Put on protective gloves. This protects both you and the patient from diseases and infections that can be spread through physical contact.
Clean the urethral opening. Use Betadine, an antiseptic, to ensure the area is sterilized and free from bacteria. A urinary tract infection can result if the catheter tube comes into contact with any bacteria still remaining around the urethral opening.
Get a new set of protective gloves. To prevent cross contamination, you need to remove your old gloves, wash your hands and put on a new set of gloves before beginning the procedure.
Lubricate the catheter. This helps in inserting it into the patient’s bladder. Most catheters come with a lubrication packet, but if does not, use a lubricant that is water-soluble.
Bring the catheter tube to the urethral opening. For males, grab the penis and hold it up from the body. Spread the labia in female patients and find the urethral opening between the clitoris and the vagina.
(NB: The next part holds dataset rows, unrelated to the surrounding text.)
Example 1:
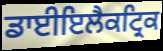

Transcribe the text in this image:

ਡਾਈਇਲੈਕਟ੍ਰਿਕ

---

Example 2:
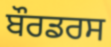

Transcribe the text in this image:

ਬੌਰਡਰਸ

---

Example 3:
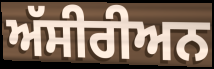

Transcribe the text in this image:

ਅੱਸੀਰੀਅਨ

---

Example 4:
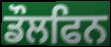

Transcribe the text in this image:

ਡੌਲਫਿਨ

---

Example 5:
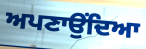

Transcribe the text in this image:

ਅਪਣਾਉਂਦਿਆ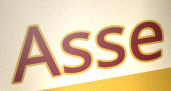
AsseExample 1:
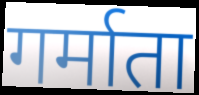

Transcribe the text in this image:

गर्माता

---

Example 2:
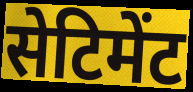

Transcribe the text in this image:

सेटिमेंट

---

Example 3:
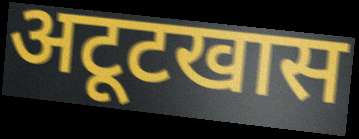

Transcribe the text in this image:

अटूटखास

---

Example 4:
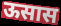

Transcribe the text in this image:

ऊसास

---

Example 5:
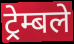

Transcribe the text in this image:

ट्रेम्बले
Ask the patient to relax. Insert the tube. Catheter tubes in males need to be inserted to the level of the Y connector after urine has started to flow. Female insertion occurs until urine has started to flow into the catheter bag. From that point insert the tube up towards the bladder an additional two inches.
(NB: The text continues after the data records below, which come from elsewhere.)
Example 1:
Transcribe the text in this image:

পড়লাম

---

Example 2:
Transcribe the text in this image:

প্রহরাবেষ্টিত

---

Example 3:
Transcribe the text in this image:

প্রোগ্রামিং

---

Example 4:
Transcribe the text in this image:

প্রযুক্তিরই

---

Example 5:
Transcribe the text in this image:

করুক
Inflate the balloon in the catheter. The balloon opens the urethra to allow urine to pass through. If the patient feels pain after the balloon is inflated that often indicates that the catheter tube is still in the urethra and hasn’t reached the bladder. Move the catheter up two inches and try inflating the balloon again.
Once the catheter is inserted correctly, attach the tube to the drainage bag. The tube that runs from the patient’s urethral opening to the drainage bag should be taped to the patient’s leg. This minimizes the discomfort felt by the patient when moving. It also lessens the chances that the catheter will come out.